After myocardial infarction, a reduced mass of non-infarcted myocardium remains to maintain cardiac output. This acutely stressed, non-infarcted myocardium exhibits many metabolic disturbances, and undergoes a process of acute hypertrophy. These stress-induced disturbances may reduce the tolerance of the heart to the global ischaemia of cardioplegic arrest and may explain the increased mortality and morbidity associated with cardiac surgery in patients with recent myocardial infarction.

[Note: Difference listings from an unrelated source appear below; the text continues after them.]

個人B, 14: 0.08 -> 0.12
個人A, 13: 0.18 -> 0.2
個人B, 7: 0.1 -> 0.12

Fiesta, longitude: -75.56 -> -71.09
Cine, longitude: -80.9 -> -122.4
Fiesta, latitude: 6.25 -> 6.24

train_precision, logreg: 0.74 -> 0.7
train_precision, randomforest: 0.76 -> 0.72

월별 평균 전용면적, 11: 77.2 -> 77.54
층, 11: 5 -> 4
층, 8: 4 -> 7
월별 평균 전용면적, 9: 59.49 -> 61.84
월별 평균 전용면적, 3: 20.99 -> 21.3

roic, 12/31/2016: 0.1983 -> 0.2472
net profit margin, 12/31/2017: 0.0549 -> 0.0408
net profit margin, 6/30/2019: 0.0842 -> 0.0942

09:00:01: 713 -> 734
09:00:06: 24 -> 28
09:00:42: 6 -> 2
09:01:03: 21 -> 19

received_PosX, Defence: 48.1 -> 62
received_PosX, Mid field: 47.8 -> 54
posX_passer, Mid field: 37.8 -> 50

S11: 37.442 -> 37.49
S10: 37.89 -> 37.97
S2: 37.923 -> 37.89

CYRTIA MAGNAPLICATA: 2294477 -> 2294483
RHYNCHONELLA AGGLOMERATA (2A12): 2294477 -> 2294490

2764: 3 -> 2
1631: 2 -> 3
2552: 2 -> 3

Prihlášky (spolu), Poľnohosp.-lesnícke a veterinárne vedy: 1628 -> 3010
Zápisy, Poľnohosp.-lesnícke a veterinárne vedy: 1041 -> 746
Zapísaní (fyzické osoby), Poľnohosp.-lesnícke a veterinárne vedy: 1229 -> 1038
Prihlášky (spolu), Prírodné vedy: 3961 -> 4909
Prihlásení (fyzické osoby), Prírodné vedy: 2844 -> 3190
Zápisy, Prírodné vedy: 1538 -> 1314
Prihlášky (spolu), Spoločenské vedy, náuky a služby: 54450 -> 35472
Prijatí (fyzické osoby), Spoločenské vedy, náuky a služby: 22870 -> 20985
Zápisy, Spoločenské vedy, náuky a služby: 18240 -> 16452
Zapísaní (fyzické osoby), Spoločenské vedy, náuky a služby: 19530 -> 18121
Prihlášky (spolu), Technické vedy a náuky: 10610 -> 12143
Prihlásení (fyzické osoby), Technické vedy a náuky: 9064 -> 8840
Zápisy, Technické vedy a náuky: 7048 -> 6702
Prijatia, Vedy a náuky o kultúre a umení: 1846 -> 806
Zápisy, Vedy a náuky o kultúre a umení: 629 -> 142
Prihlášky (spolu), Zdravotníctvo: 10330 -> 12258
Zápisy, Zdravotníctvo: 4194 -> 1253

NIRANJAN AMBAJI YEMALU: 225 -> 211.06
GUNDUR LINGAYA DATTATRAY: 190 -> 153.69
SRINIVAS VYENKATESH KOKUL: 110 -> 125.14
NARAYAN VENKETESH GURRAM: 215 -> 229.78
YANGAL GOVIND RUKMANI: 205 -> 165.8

We postulated that orotic acid, a pyrimidine precursor which augments the rate of protein synthesis during hypertrophy, might improve the response of the recently infarcted heart to cardioplegic arrest. Myocardial infarction was induced in rats by coronary ligation, and after 2 days or 3 days the hearts were excised and perfused on the working heart apparatus. After measurement of work capacity, the hearts underwent 1 hour of hypothermic cardioplegic arrest. Post-arrest function was then measured and expressed as a percentage of the pre-arrest value. A group of sham-operated, non-infarcted hearts served as controls. There were two distinct findings: 1. (1) when subjected to hypothermic cardioplegic arrest 2 days after myocardial infarction, hearts recovered only 49% of pre-arrest function, compared with 80% recovery in non-infarcted controls ( P < 0.001). Three days after infarction, recovery had improved to 68% ( P < 0.01 vs. 2 days, P < 0.05 vs. non-infarcted). 2. (2) Treatment with oral orotic acid following infarction augmented recovery from cardioplegic arrest to 83%, 2 days after infarction ( P < 0.001 vs. untreated) and to 87%, 3 days after infarction ( P < 0.01 vs. untreated). These findings indicate that the recently infarcted heart has reduced tolerance to global ischaemia, that orotic acid therapy improves this tolerance and hence may improve the results of urgent cardiac surgery in patients with acute myocardial infarction.